Another jewel in your description of the surroundings of the London Underground. Especially the part about the pirates on the Thames is something I never have heard before. I can only say Thumps Up for another very interesting chapter of Londens history.
ReplyDeleteA prodigious amount of work must go into these detailed and fascinating accounts you have been presenting. They are well written, quite scholarly, and filled with fascinating facts that I am sure are new to even fellow aficionados of London Transit. It has become your life's work. I have visited London a couple of times and ridden on The Tube, but other than that I knew nothing about it. Thanks for another meander with you as my guide.
ReplyDeleteWell that was a most enlightening tour of the area, all that history I never knew about. Love how the River Neckinger got it's name
ReplyDeleteyou always find the most interesting history and details of each area and today's was one of the best I think - it sounds like centuries of poverty afflicted the area
ReplyDeleteI love the statue of the little girl...gorgeous! #WWOT
ReplyDeletethere is so much interesting history at this stop! The Angel Inn looks in such good condition for surviving since the 15th century and the Slaters story of losing Joyce was sad. I never knew pirates sailed on the Thames!
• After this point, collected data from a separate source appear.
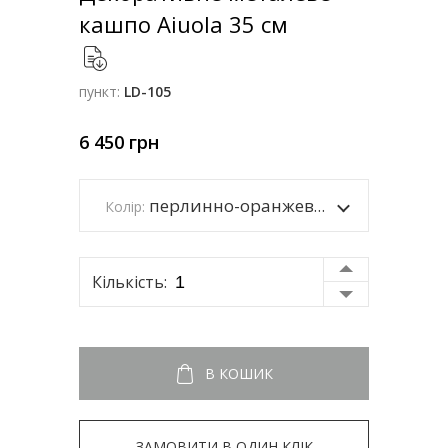
кашпо Aiuola 35 см
пункт:
LD-105
6 450
грн
перлинно-оранжевий каркас
Колір:
Кількість:
В КОШИК
ЗАМОВИТИ В ОДИН КЛІК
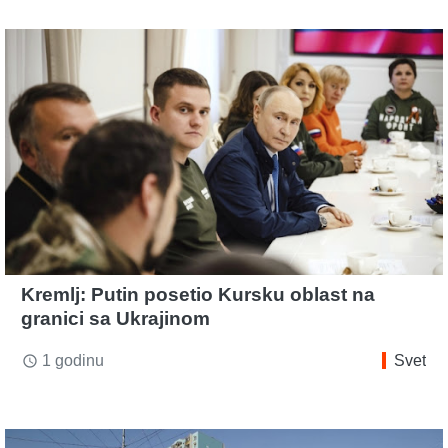
Kremlj: Putin posetio Kursku oblast na
granici sa Ukrajinom
1 godinu
Svet
access_time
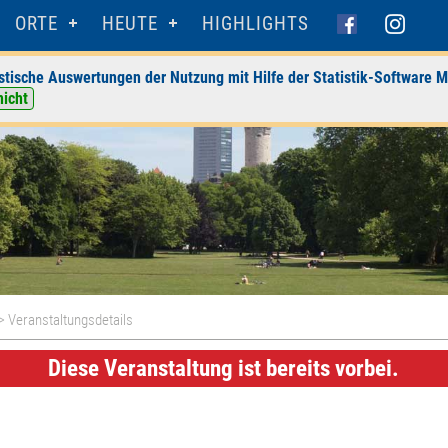
ORTE
HEUTE
HIGHLIGHTS
stische Auswertungen der Nutzung mit Hilfe der Statistik-Software M
nicht
> Veranstaltungsdetails
Diese Veranstaltung ist bereits vorbei.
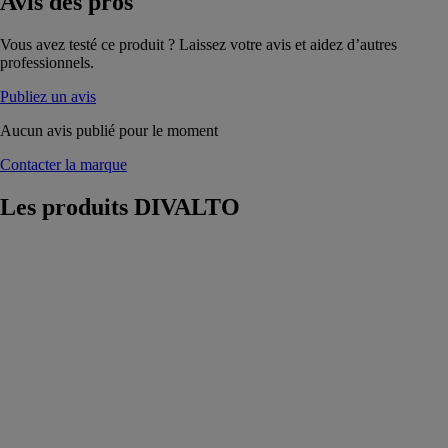
Avis
des pros
Vous avez testé ce produit ? Laissez votre avis et aidez d’autres
professionnels.
Publiez un avis
Aucun avis publié pour le moment
Contacter la marque
Les produits
DIVALTO
Logiciel divalto
industry
DIVALTO
Le logiciel
divalto industry
intègre des
réponses
spécifiques
pour organiser
au mieux vos
ressources de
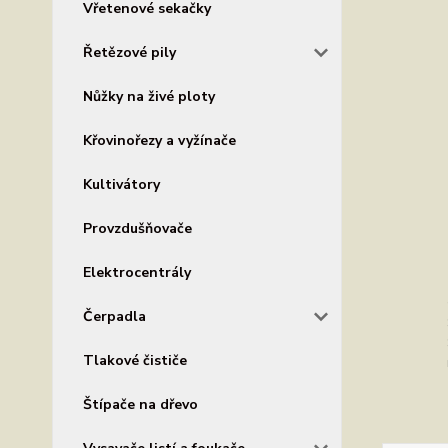
Vřetenové sekačky
Řetězové pily
Nůžky na živé ploty
Křovinořezy a vyžínače
Kultivátory
Provzdušňovače
Elektrocentrály
Čerpadla
Tlakové čističe
Štípače na dřevo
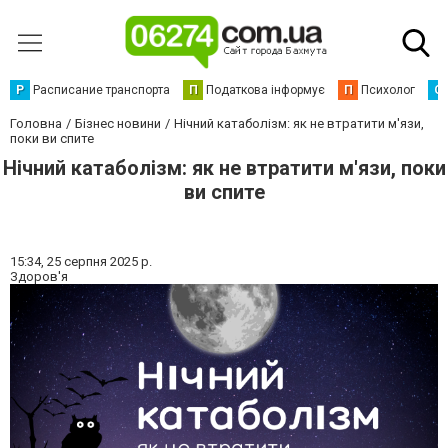
Р
Расписание транспорта
П
Податкова інформує
П
Психолог
С
Головна
Бізнес новини
Нічний катаболізм: як не втратити м'язи,
поки ви спите
Нічний катаболізм: як не втратити м'язи, поки
ви спите
15:34,
25 серпня 2025 р.
Здоров'я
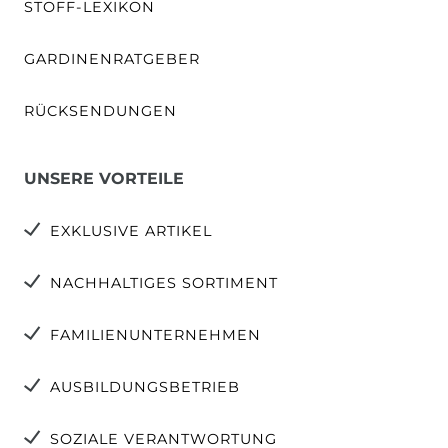
STOFF-LEXIKON
GARDINENRATGEBER
RÜCKSENDUNGEN
UNSERE VORTEILE
EXKLUSIVE ARTIKEL
NACHHALTIGES SORTIMENT
FAMILIENUNTERNEHMEN
AUSBILDUNGSBETRIEB
SOZIALE VERANTWORTUNG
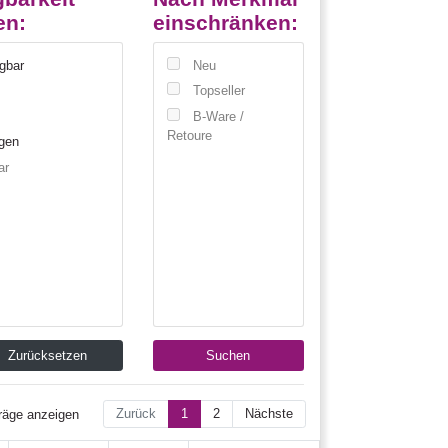
en:
einschränken:
ügbar
Neu
l
Topseller
B-Ware /
Retoure
gen
ar
Zurücksetzen
Suchen
Zurück
1
2
Nächste
räge anzeigen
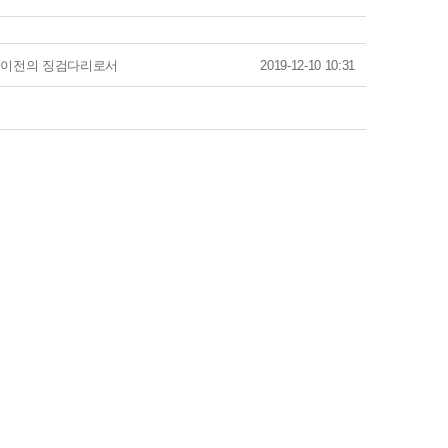
능 이전의 징검다리로서
2019-12-10 10:31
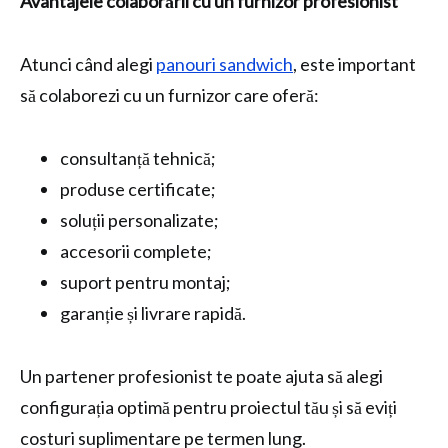
Avantajele colaborării cu un furnizor profesionist
Atunci când alegi
panouri sandwich
, este important
să colaborezi cu un furnizor care oferă:
consultanță tehnică;
produse certificate;
soluții personalizate;
accesorii complete;
suport pentru montaj;
garanție și livrare rapidă.
Un partener profesionist te poate ajuta să alegi
configurația optimă pentru proiectul tău și să eviți
costuri suplimentare pe termen lung.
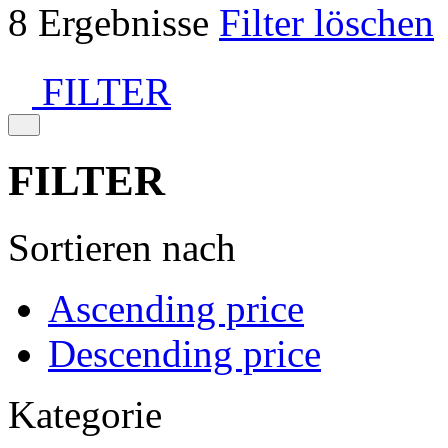
8 Ergebnisse
Filter löschen
FILTER
FILTER
Sortieren nach
Ascending price
Descending price
Kategorie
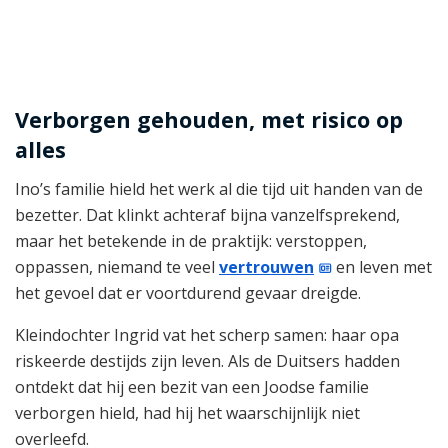
Verborgen gehouden, met risico op
alles
Ino’s familie hield het werk al die tijd uit handen van de
bezetter. Dat klinkt achteraf bijna vanzelfsprekend,
maar het betekende in de praktijk: verstoppen,
oppassen, niemand te veel
vertrouwen
en leven met
het gevoel dat er voortdurend gevaar dreigde.
Kleindochter Ingrid vat het scherp samen: haar opa
riskeerde destijds zijn leven. Als de Duitsers hadden
ontdekt dat hij een bezit van een Joodse familie
verborgen hield, had hij het waarschijnlijk niet
overleefd.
ReplyDeleteHow coincidental that your post this week begins at Bermondsey - I have just finished reading a book titled "The Bermondsey Bookshop" by Mary Gibson about love and loss in 1924's London! Congratulations for being prepared to re-visit your underground/tube adventures and being on the lookout for new discoveries!
ReplyDeleteAnother amazing post. You really know your stuff.
ReplyDeletethank you for this complete and erudite visit. you are a perfect guide!
ReplyDeleteIt always amazes me that you find such wonderful hidden treasures during your exploration. My favourite from this one is the public memorial to honour a working class man and the Slater statues - such a great price they had to pay. You would not find these in any guidebook.
ReplyDelete-Soma
Thank you for your interesting tour. The bandstand is very attractive and the history of some of the buildings most fascinating. You have now got me dreaming of Twiglets - yum!
ReplyDeleteLove the sculptures and wonderful photo walk with you ~ fascinating Xo
ReplyDeleteLiving in the moment,
A ShutterBug Explores,
aka (A Creative Harbor)
Lots of fascinating (and sad) history in this part of the City about which I knew nothing. Well, except from your post I found out I had read something about it without knowing I was doing so. I certainly did not know the warehouse and other parts of Oliver Twist were actual places. (and it made me oddly happy to know that you didn't know either by the way.) We loved visiting the taverns and places where CD hung out that are closer to the "beaten track." Back then I didn't even know about Bermondsey much less it's Dickens connections. I really did enjoy this tour. So much more I'd love to talk to you about but I won't because you would run away screaming!
ReplyDeleteAngel Inn is in such a wonderful building. I wish it a long life. :)
ReplyDeleteA river named after Neckerchiefs! And that community of good looking brown buildings is where there used to be a slum! Interesting little facts. I have a picture to think about, the next time I read Oliver Twist. :)
Kudos on the 7 years of exploring and documentation. :)
I love the bronze girl leaning against the wall. Cool.